Yet another reason to look at ebay books with extreme skepticism...
A Reading, PA man has been indicted on Federal charges of forgery/fraud charges. According to the charges, he has made over $300,000 over the last several years foisting "signed" books to buyers on Ebay. The only upside here is that he apparently would buy a genuine inscribed copy and then have a company MAKE A RUBBER STAMP of the signature and use that to "inscribe" copies that he would then foist on buyers on ebay...the silver lining being that his bogus crap books should be easier to spot than "better" forgeries.

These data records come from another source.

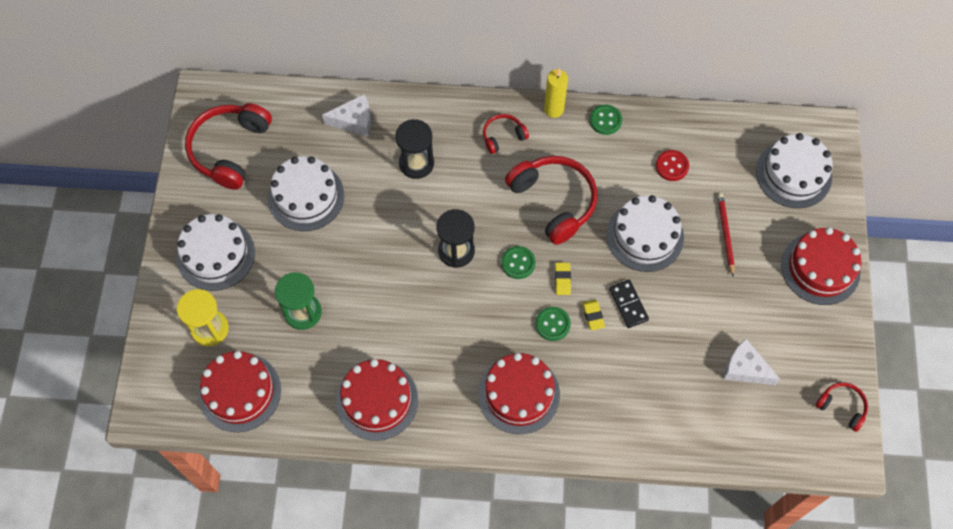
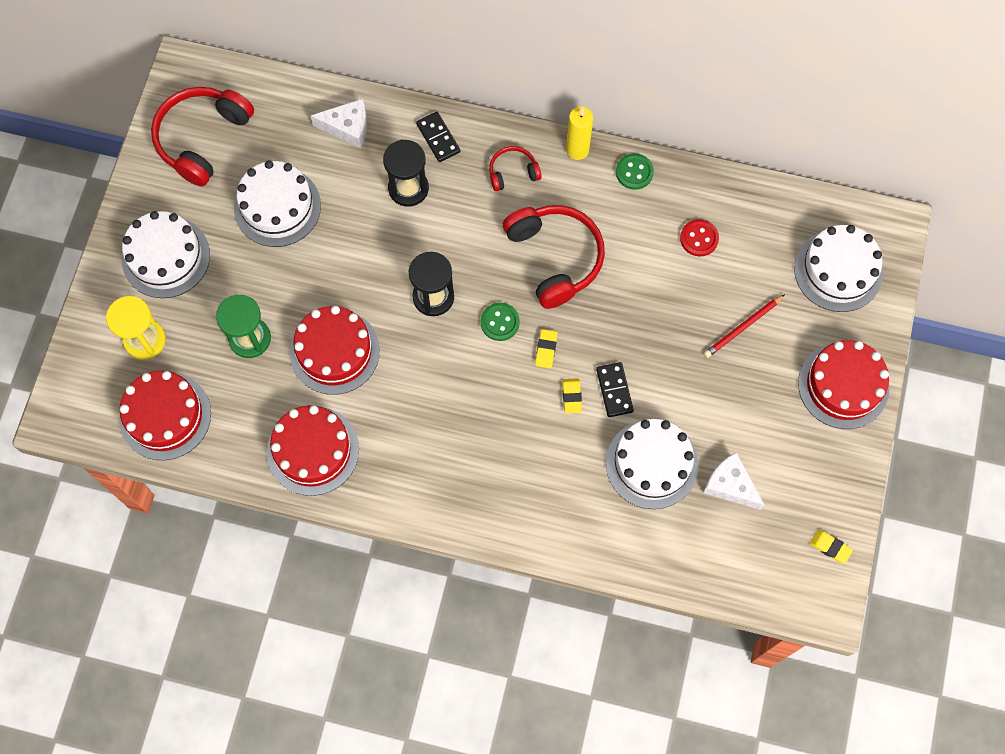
camera: 10 degrees right, 5 degrees up
red cake [478,353,560,434] -> red cake moved to [290,306,380,395]
green button [535,307,571,341] -> none
white cake [606,195,684,272] -> white cake moved to [606,419,698,509]
red pencil [718,193,735,276] -> red pencil turned 135 degrees counterclockwise [704,294,785,358]
red headphones [816,382,868,432] -> yellow eraser [810,530,853,564]
none -> black domino [416,112,460,162]

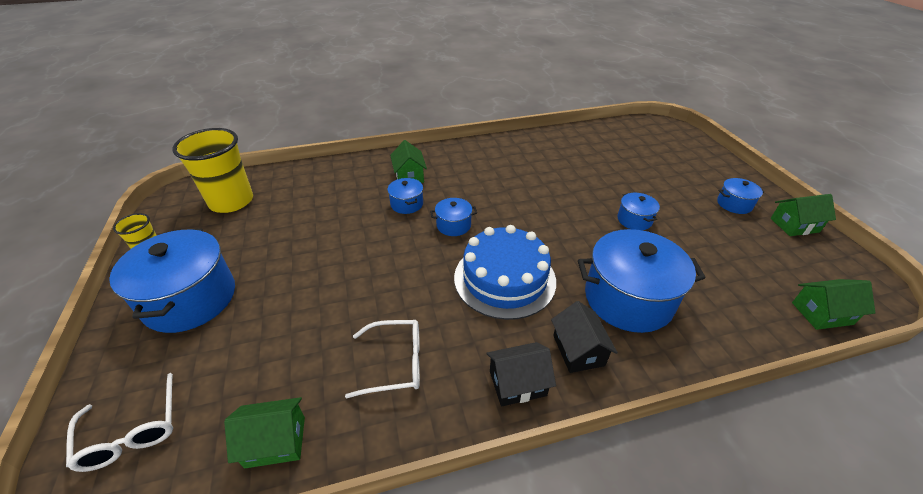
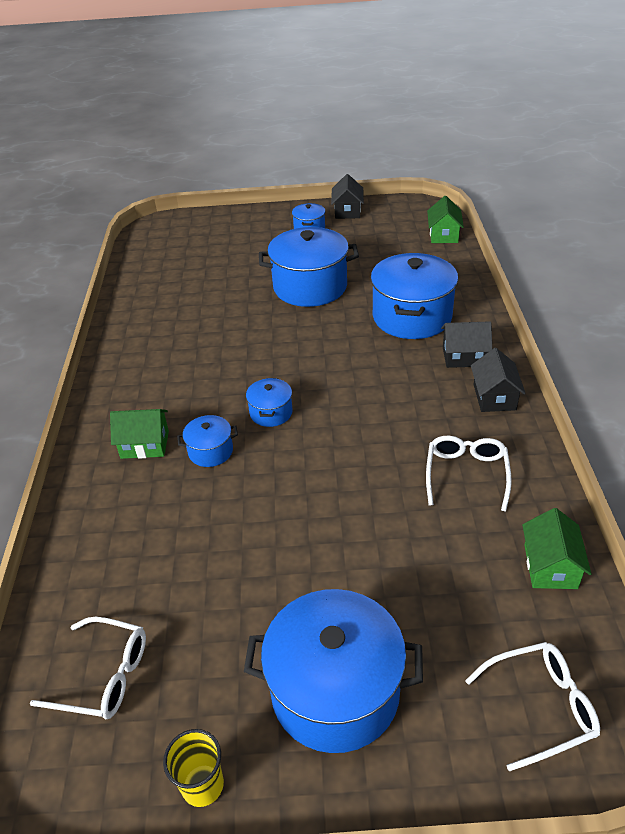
camera: 75 degrees left, 0 degrees up
yellow cup [172,128,253,213] -> white glasses [30,617,146,719]
blue cake [454,225,556,320] -> none
blue pot [617,193,660,230] -> blue pot [259,227,359,307], size x2.10
green house [770,194,836,236] -> black house [331,174,364,219]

That is the real problem with this thief (can you really be a forger if all you do is rubber-stamp books?) and others like him. I do not have much...or any...sympathy for those who buy forgeries from sellers on ebay. Unless you know the seller to be reputable (this does *not* count ebays own "I am not a crook" system) personally and/or professionally, I think you have to *presume* that what you see listed on ebay is fraudulent. If, as here, you pay real money for a book from "bev103162smith," you deserve whatever arrives at your door.
The *problem* is that now and into the untold future, these bits of garbage are going to be polluting the secondary market. Even if you would never think about buying an inscribed work from ebay, you are going to have them offered to you in years to come by "innocent" buyers and/or their families. Rubber-stamp copies, one hopes, should be reasonably easy to spot...but I wager there are better (and worse) examples out there... I'd go so far as to suggest that unless you know the provenance of a given inscribed copy, it is not unreasonable to presume it is forged.
Worse still, the growth of this kind of fraud poisons the well...driving potential collectors out of the field either because they have been burned or because they read articles like the above and decide it is just not worth the risk/headache. I know at least three of my clients started working with me only after they had been buying on their own on ebay and been burned more than once...I wonder how many knew they'd been burned, but lost the desire to pursue books altogether. As it stands now, I actively try to guide my clients away from inscribed modern lit and into "safer" (and more client-specific) areas.
Ebay, of course, "has no comment"...as they steadfastly hold that they simply provide an infrastructure for the transactions and have no responsibility to police their cesspool for stolen property, fraud or forgeries. To paraphrase the good Dr., if you want to avoid forgeries, retain a book(wo)man you trust.